I was helping out at a local heritage property recently – stewarding teh main ballroom area. The bigger of two ballrooms. . . . It struck me for the firt time that the ceiling had downlights and as the house had been completed in the 1700s, there wouldn’t have been any lighting beyond oil lamps and candles. I was looking up to see how these had been installed as the ceiling still looked as complete as the room next door. It turns out that the previous ceiling had been damaged by a devastating mishap with a bathroom above it and the water ingress had brought down a great deal of the original. The lights themselves don’t jump out or down so they are very effective – particularly for the weddings that are carried out in the room – giving just the right amount of soft warm lighting to complement the natural light from the floor to ceiling windows that look out over the expansive grounds. In all, the need for new lighting was well designed and does the job well!

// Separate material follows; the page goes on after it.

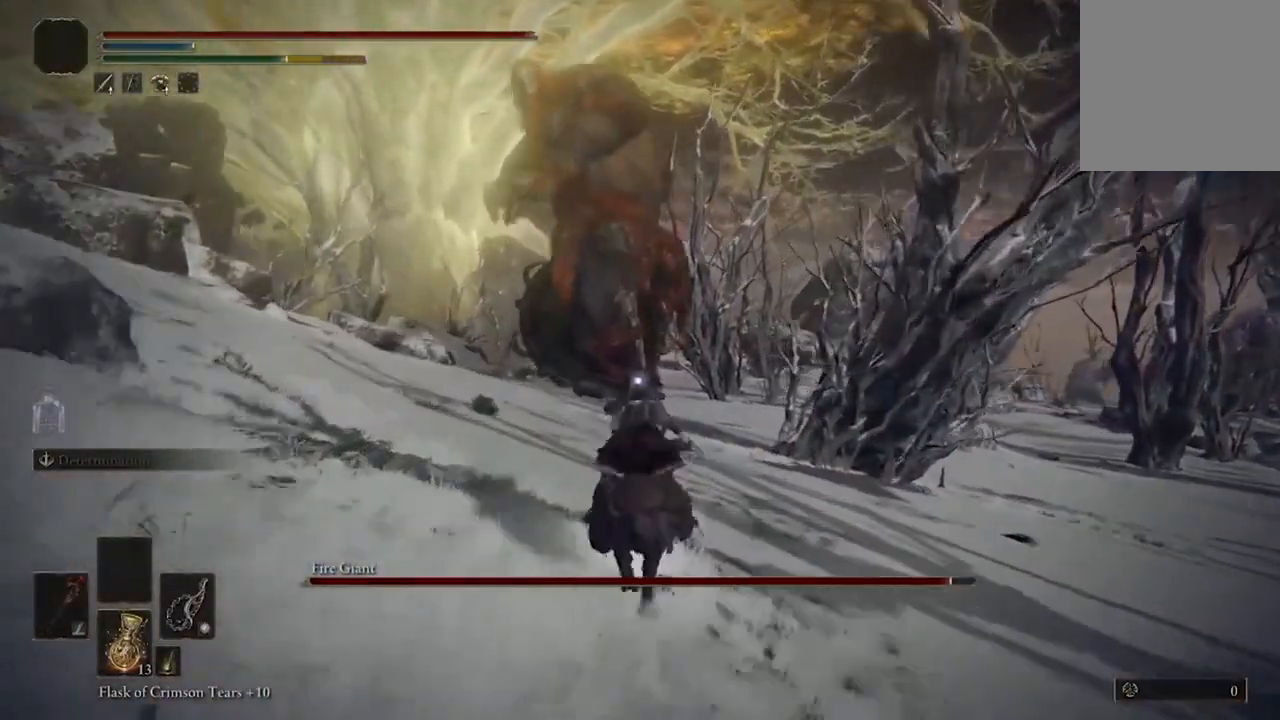
{"buttons": [], "left_stick": "up", "right_stick": "center", "events": [[67, "B", "up"]]}
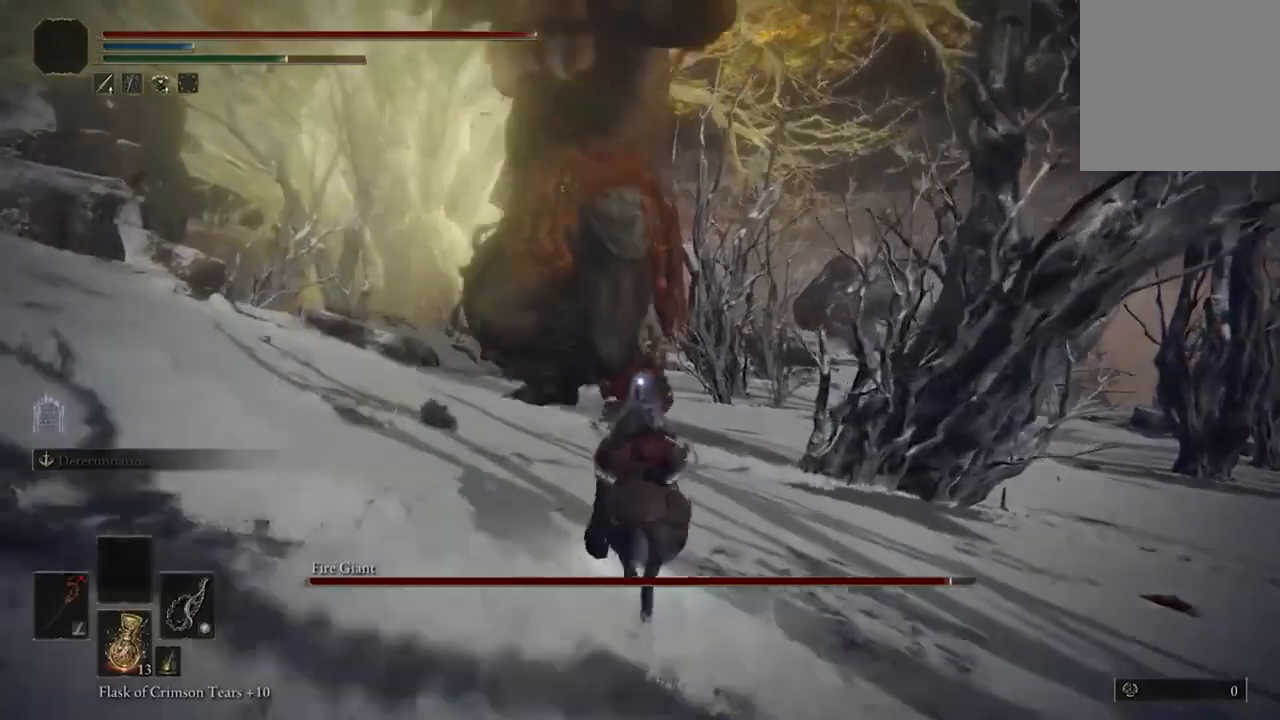
{"buttons": [], "left_stick": "up-left", "right_stick": "center", "events": [[167, "B", "down"], [300, "B", "up"], [400, "left_stick", "up-left"]]}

Gosh we need to get a bit warmer before too long. This cold damp weather is having an effect on my limbs. Nothing feels particularly comfortable when we’re very cold and very wet. It’s always worth checking out various maintenance jobs in these adverse conditoins, lest we come downstairs to find something ghastly has occured overniht. As I did pretty recently. I paddled down stairs towards the kettle and looking out to the garden, noticed immediately that my enourmous back fence had blown town. It was a dreadful sight – fence panels flipped all over the place. The fascia boards snapped and buckling had occured. I had to call the fencing contractors. Because of high demand, he couldn’t come out that day to inspect but the next. This was good. The actual fence now looks fab. I asked for the medium priced alternative to include 3 trellis panels too. The professionalism was excellent. A first class job all round.
We need our outdoor spaces – badly. When the second world war was finally over, the government of the day had a massive rebuild programme on heir hands – moving families ou of war ravaged areas, into suburban council estates. Although the houses were very utilitarian, built as quickly and cheaply as could be allowed, they did almost all have decent sized gardens. The plan was for families to grow as much of their own veg as possible – following the hardships over the war, with so much rationing. Well, these days houses hardly come with even a postage stamp of room for kiddies to play, or parents to relexa with a bar-b-que. What space there is needs to be cared for and enjoyed. Neatly designed furniture with a small efficient lighting scheme will enhance the family use of this space for longer months of the year. Having oak furniture inside and out helps to to think the relaxing countryside is nearer.